▶ _VOTRE TÂCHE_: Rédigez la suite du texte sur le film de Benjamin Rassat, en reprenant après sa dernière phrase.

▶ _TEXTE FOURNI_:
#####

Mais comment Benjamin Rassat a-t-il réussi ce tour de force ? Il a découvert une recette magique : ne s’intéresser qu’à la technique, qu’au jeu, ne pas s’en écarter avec des propos généraux ou inutilement émotifs. Il en reste aux gestes répétés des milliers de fois par les tennismen, mais aussi par nous tous quand nous nous perfectionnons dans un art ou une technique. Benjamin aurait pu filmer avec la même intention un écrivain, un mécanicien, un programmeur, un cuisinier, un professeur, un médecin, je crois qu’il m’aurait provoqué la même émotion. Derrière la technique, son apprentissage, son dépassement, il y a l’acte créateur, cette capacité que nous avons de nous arracher vers l’inattendu pour nous surprendre nous-mêmes.
Je sais combien la réalisation de ce film a été difficile, combien des producteurs ont donné des leçons à Benjamin, justement pour l’écarter de son projet, pour qu’il ajoute des phrases à côté, qui aurait pu faire le buzz, et mettre par terre un édifice à l’équilibre fragile. Benjamin a souffert comme tous les créateurs, parce qu’aller vers l’inattendu, ça fait mal, très mal, parce que partout se glisse des grains de sable, mais peu à peu le château s’élève malgré les vents contraires. Un tournoi de tennis est une métaphore de cette bataille contre l’entropie destructrice, avec une explosion de joie immense pour le vainqueur et la déception tout aussi immense des perdants.
Benjamins a eu le génie de leur demander de commenter leurs défaites, de les replacer dans les détails des pourquoi et comment. Ils ne donnent pas une leçon de tennis, mais une leçon d’humanité. Après toutes ces années, ils restent unis, des frères, comme Noah le souligne à la fin du film. C’est l’histoire d’une fraternité qui s’étend au-delà du tennis à chacun de nous. Quand nous la ressentons, rien ne peut nous arrêter. Nous vivons des moments merveilleux et le film de Benjamin m’a plongé dans cet état d’éblouissement, et m’a rappelé, au cas où je serais tenté de l’oublier, que cette force existe entre nous, et qu’elle a un super pouvoir, et qu’oublier de nous y ressourcer est une faute.

#####

▶ _ENREGISTREMENTS PRÉSENTÉS_:
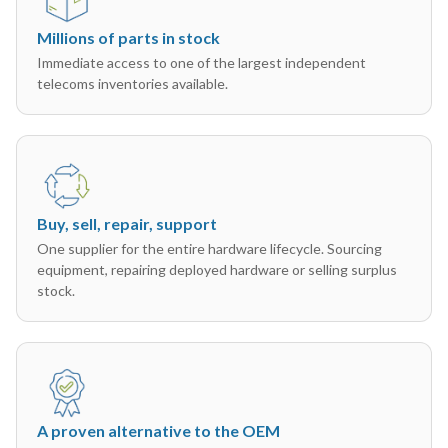
Millions of parts in stock
Immediate access to one of the largest independent
telecoms inventories available.
Buy, sell, repair, support
One supplier for the entire hardware lifecycle. Sourcing
equipment, repairing deployed hardware or selling surplus
stock.
A proven alternative to the OEM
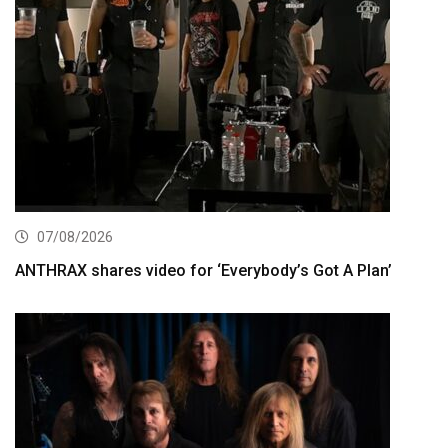
07/08/2026
ANTHRAX shares video for ‘Everybody’s Got A Plan’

#####

▶ _RÉPONSE ATTENDUE_:
Mercredi 30, Balaruc
J’émerge d’un tunnel, avec peu de temps pour le journal. « Réécritude » échevelée du roman, pour le rapprocher de son intention initiale. Plus je scrute le texte, plus je l’épure, plus je découvre des phrases redondantes ou inutilement compliquées. Je gratte le texte comme j’ai gratté les murs de l’appartement repeint. Je le déleste de sa matière superficielle pour mettre son cœur à nu. Je tiens une nouvelle version, meilleure que les précédentes. Pour autant, ce texte n’a aucune chance de rencontrer le moindre succès tant il est littéraire par son sujet et sa structure. Un roman sur le roman est aujourd’hui un objet daté. On n’a plus à réfléchir au roman, puisqu’on a dépassé le temps de sa remise en cause. Désormais, on est romancier comme on respire. Le roman est devenu une forme prête à porter. Le sur mesure ne mène nulle part, tant il fatigue les lecteurs qui aspirent au familier.
Olivier Auber me fait découvrir le travail remarquable de Karl Sims.